Multiple meetings of the owners over an 18-month period do not result in any agreement about what to do with the land that is acceptable to all of the owners. Finally, one owner with a 2% ownership interest files a court action seeking partition. Depending on land use and zoning regulations governing subdivision in the area where the land is located, and the nature and extent of any easements existing on the property, the result of the court action could be sale of the entire 1,000 acres at market price with division of the proceeds according to ownership interest. Another result could be the division of the land in kind, if the division could be achieved by awarding 23 parcels of approximately equal value according to each owner’s interest, without terminating any rights enjoyed by the holders of recorded easements. The more likely result is sale followed by distribution of proceeds.

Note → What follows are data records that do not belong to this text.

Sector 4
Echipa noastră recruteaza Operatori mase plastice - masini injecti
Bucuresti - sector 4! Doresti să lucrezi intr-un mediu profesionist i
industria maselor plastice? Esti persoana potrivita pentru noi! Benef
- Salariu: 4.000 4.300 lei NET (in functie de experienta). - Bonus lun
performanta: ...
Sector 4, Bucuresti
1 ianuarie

  • Original owners reach deadlock on future use of developed real estate. Three investors purchase and develop five acres at the corner of a busy San Fernando Valley intersection. After development, the site contains a chain grocery store, a chain drugstore, a branch of a nationwide bank, five smaller units suitable for niche retail, and a 180-space parking area. All investors own equal shares, but one actively manages the property while two are passive investors.

Twenty-five years pass. Over this time, the investors start to quarrel regarding the future use of the parcel. The managing investor and one passive investor favor redevelopment into 100 condominiums with a pool, gym and other amenities. One passive investor doesn’t want the two-year termination of cash distributions that would be created by destruction of the existing improvements and redevelopment into condominiums. That investor thus favors keeping the development “as is” with modest investment in improvements for the existing tenants.

Both passive investors come to believe that the managing investor is not accurately reporting the rental income earned from the tenants and is shorting the passive investors on their twice a year distributions. Because the operating agreement signed by the three investors requires a unanimous vote for any course of action, the three co-owners soon reach a deadlock concerning the future use of the property. The managing investor files a court action seeking partition. As developed, this five-acre parcel will be impossible to divide into three sub-parcels of roughly equal value. Therefore, the result of the partition action will be the sale of the property as currently developed, with the proceeds distributed equally to the three investors.

  • One co-owner needs to “cash out” his or her investment for personal reasons. Two best friends purchase a small parcel on which they build, and operate, a liquor store, a small grocery store, and a coin laundry. After ten years, one of the friends wants to move to another state and the other can’t afford to buy that friend’s 50% share of the land and businesses. The friend that is staying also doesn’t want to be an equal partner with a stranger, and for that reason is not eager to seek purchasers for the 50% share of the friend that plans to move. At the same time, the friend intending to move learns that the value of his 50% share in the property and businesses on them is significantly less than 50% of the value the land and businesses if sold as an undivided whole. The friend intending to leave California files a court action for partition.

The result of the action will most likely be the sale of the property and the businesses as a whole package. Another possible result is the sale of the entire property, with the friend who is remaining in California purchasing the departing friend’s 50% of the businesses, while also reaching a lease agreement with the purchaser of the real estate. Either result means that the friend that wishes to leave the state cashes out his interest in the property and the businesses operating there.